Events recorded in “Citizen” stem from seemingly subtle slips of the tongue to intentional offenses at the supermarket, school, home, on the tennis court, or on the streets.
“There’s a piece in here which happened to me,” said Rankine. “I went with a friend to get something at the Whole Foods and the guy at the register said to me, ‘Oh you think your card will work?’ Like that.”
Rankine said that she writes in second person in a way to distance herself from the moments, but also to force the reader to be included.
Author Zora Neale Hurston’s words, “I feel most colored when I am thrown against a sharp white background,” are subtly weaved throughout “Citizen,” reminiscent of the recurring, constant profiling that seems to have no end.
The accumulation of these microaggressions is also illustrated by eliminating titles in her poems, giving the work a continual feel.
“These are not discrete moments,” Rankine told the audience. “These are moments that blend into each other and add up in the body.”
One of the poems Rankine read to the audience at CPP was of an encounter with the police, which included the repetition of the line “And you are not the guy and still you fit the description because there is only one guy who is always the guy fitting the description.”
Mecir Ureta, a third-year Spanish student, reacted to the poem with familiarity. Though he had experienced similar racism by the police, the words, “Wow, I didn’t know that was going on here,” escaped from his mouth.
“I got pulled over so many times, and cops thought that I didn’t have a license most of the time because I was Latino,” said Ureta.
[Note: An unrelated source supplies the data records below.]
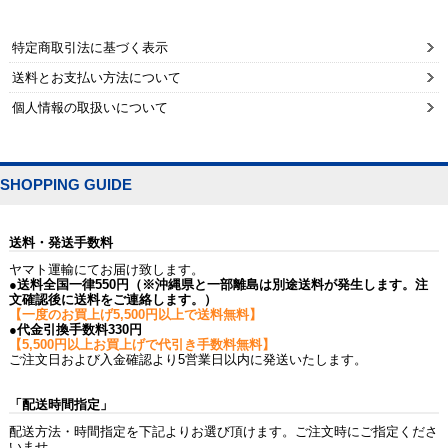
特定商取引法に基づく表示
送料とお支払い方法について
個人情報の取扱いについて
SHOPPING GUIDE
送料・発送手数料
ヤマト運輸にてお届け致します。
●送料全国一律550円（※沖縄県と一部離島は別途送料が発生します。注
文確認後に送料をご連絡します。）
【一度のお買上げ5,500円以上で送料無料】
●代金引換手数料330円
【5,500円以上お買上げで代引き手数料無料】
ご注文日および入金確認より5営業日以内に発送いたします。
「配送時間指定」
配送方法・時間指定を下記よりお選び頂けます。ご注文時にご指定くださ
いませ。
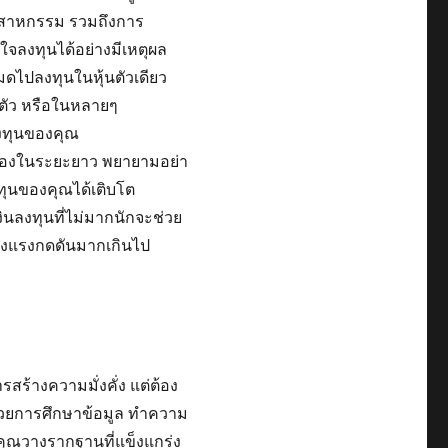
ตสาหกรรม รวมถึงการ
นใจลงทุนได้อย่างมีเหตุผล
มดไปลงทุนในหุ้นตัวเดียว
ตัว หรือในหลายๆ
งทุนของคุณ
อมองในระยะยาว พยายามอย่า
ทุนของคุณได้เติบโต
งินลงทุนที่ไม่มากนักจะช่วย
้างแรงกดดันมากเกินไป
สร้างความมั่งคั่ง แต่ต้อง
ีด้วยการศึกษาข้อมูล ทำความ
้คุณวางรากฐานที่แข็งแกร่ง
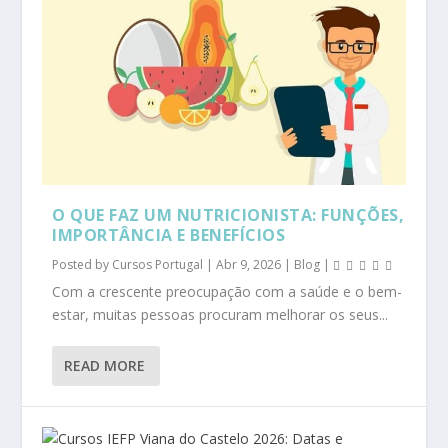
O QUE FAZ UM NUTRICIONISTA: FUNÇÕES,
IMPORTÂNCIA E BENEFÍCIOS
Posted by
Cursos Portugal
|
Abr 9, 2026
|
Blog
|
Com a crescente preocupação com a saúde e o bem-
estar, muitas pessoas procuram melhorar os seus...
READ MORE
This quarter, English Professor Aaron DeRosa is teaching Rankine’s “Citizen” for the first time in his Black Literature in the U.S. and 20th Century American Literature classes. DeRosa said “Citizen” is about openness and recognizing that some lives are viewed differently than other lives in the United States.
“We highlight those differences and in some way that’s positive, but sometimes [highlighting differences] shades away from that which unites us which is that we are all humans, we are all people and want to just be loved, be happy,” said DeRosa.
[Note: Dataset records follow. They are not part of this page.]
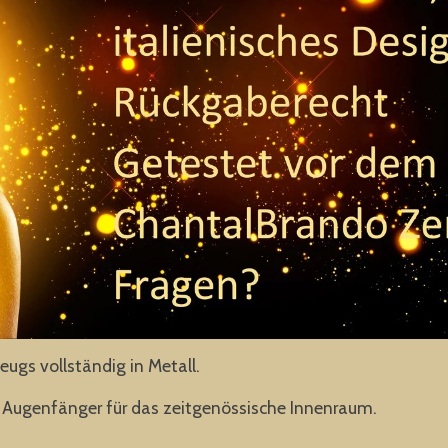
ugs vollständig in Metall.
 Augenfänger für das zeitgenössische Innenraum.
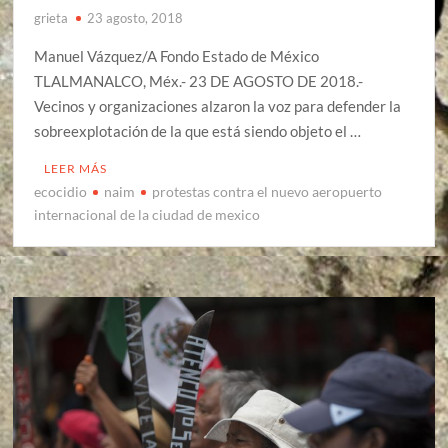
grieta
23 agosto, 2018
Manuel Vázquez/A Fondo Estado de México
TLALMANALCO, Méx.- 23 DE AGOSTO DE 2018.-
Vecinos y organizaciones alzaron la voz para defender la
sobreexplotación de la que está siendo objeto el …
LEER MÁS
ecocidio
naim
protestas contra el nuevo aeropuerto
internacional de la ciudad de mexico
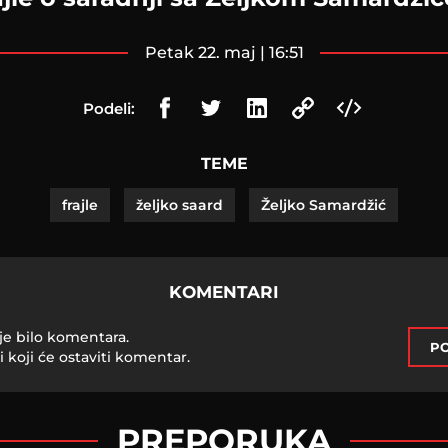
petak 22. maj | 16:51
Podeli:
TEME
frajle
željko saard
Željko Samardžić
KOMENTARI
je bilo komentara.
PO
i koji će ostaviti komentar.
PREPORUKA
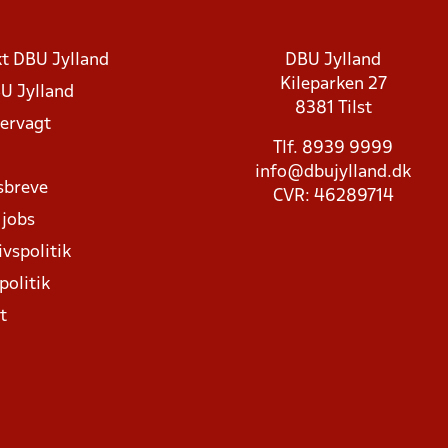
t DBU Jylland
DBU Jylland
Kileparken 27
U Jylland
8381 Tilst
rvagt
Tlf. 8939 9999
info@dbujylland.dk
sbreve
CVR: 46289714
 jobs
ivspolitik
politik
t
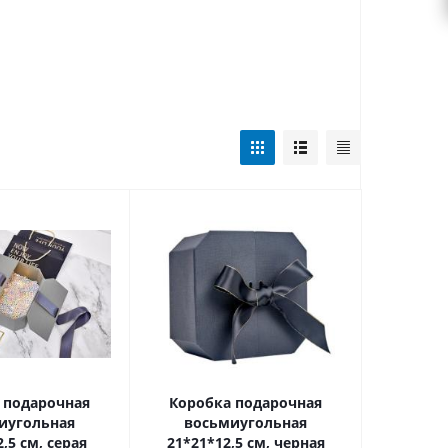
 подарочная
Коробка подарочная
иугольная
восьмиугольная
,5 см, серая
21*21*12,5 см, черная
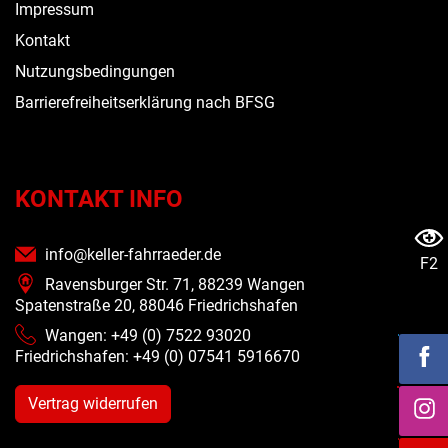
Impressum
Kontakt
Nutzungsbedingungen
Barrierefreiheitserklärung nach BFSG
KONTAKT INFO
info@keller-fahrraeder.de
F2
Ravensburger Str. 71, 88239 Wangen
Spatenstraße 20, 88046 Friedrichshafen
Wangen: +49 (0) 7522 93020
Friedrichshafen: +49 (0)
07541 5916670
Vertrag widerrufen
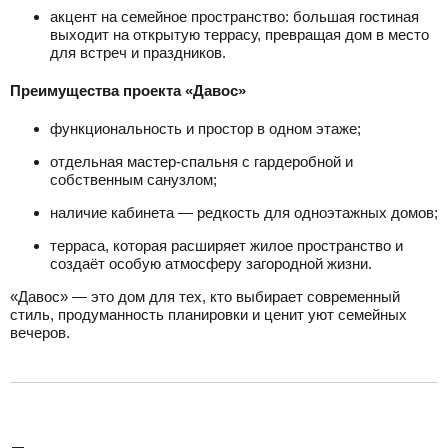
акцент на семейное пространство: большая гостиная
выходит на открытую террасу, превращая дом в место
для встреч и праздников.
Преимущества проекта «Давос»
функциональность и простор в одном этаже;
отдельная мастер-спальня с гардеробной и
собственным санузлом;
наличие кабинета — редкость для одноэтажных домов;
терраса, которая расширяет жилое пространство и
создаёт особую атмосферу загородной жизни.
«Давос» — это дом для тех, кто выбирает современный
стиль, продуманность планировки и ценит уют семейных
вечеров.
разделитель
“I think that one thing that Dr. Rankine’s work allows us to do is to see people interacting with people and it brings it back to that level, the human, deeply felt emotional responses that get lost when we talk about statistics … I think this focuses us back on human lives as they encounter these moments.”
One of DeRosa’s students, Keyana Rhoden, a first-year English literature graduate student, had saved the event on her calendar since January.
“I was excited [to come to the event], because I believe that these types of discourses need to be told,” said Rhoden.
Rhoden said being at CPP made her realize there are aspects that demonstrate to her that “black lives do matter.”
The next Lingua Franca event will feature translator Sophie Hughes on May 4, followed by Mexican novelist Cristina Rivera Garza on May 13.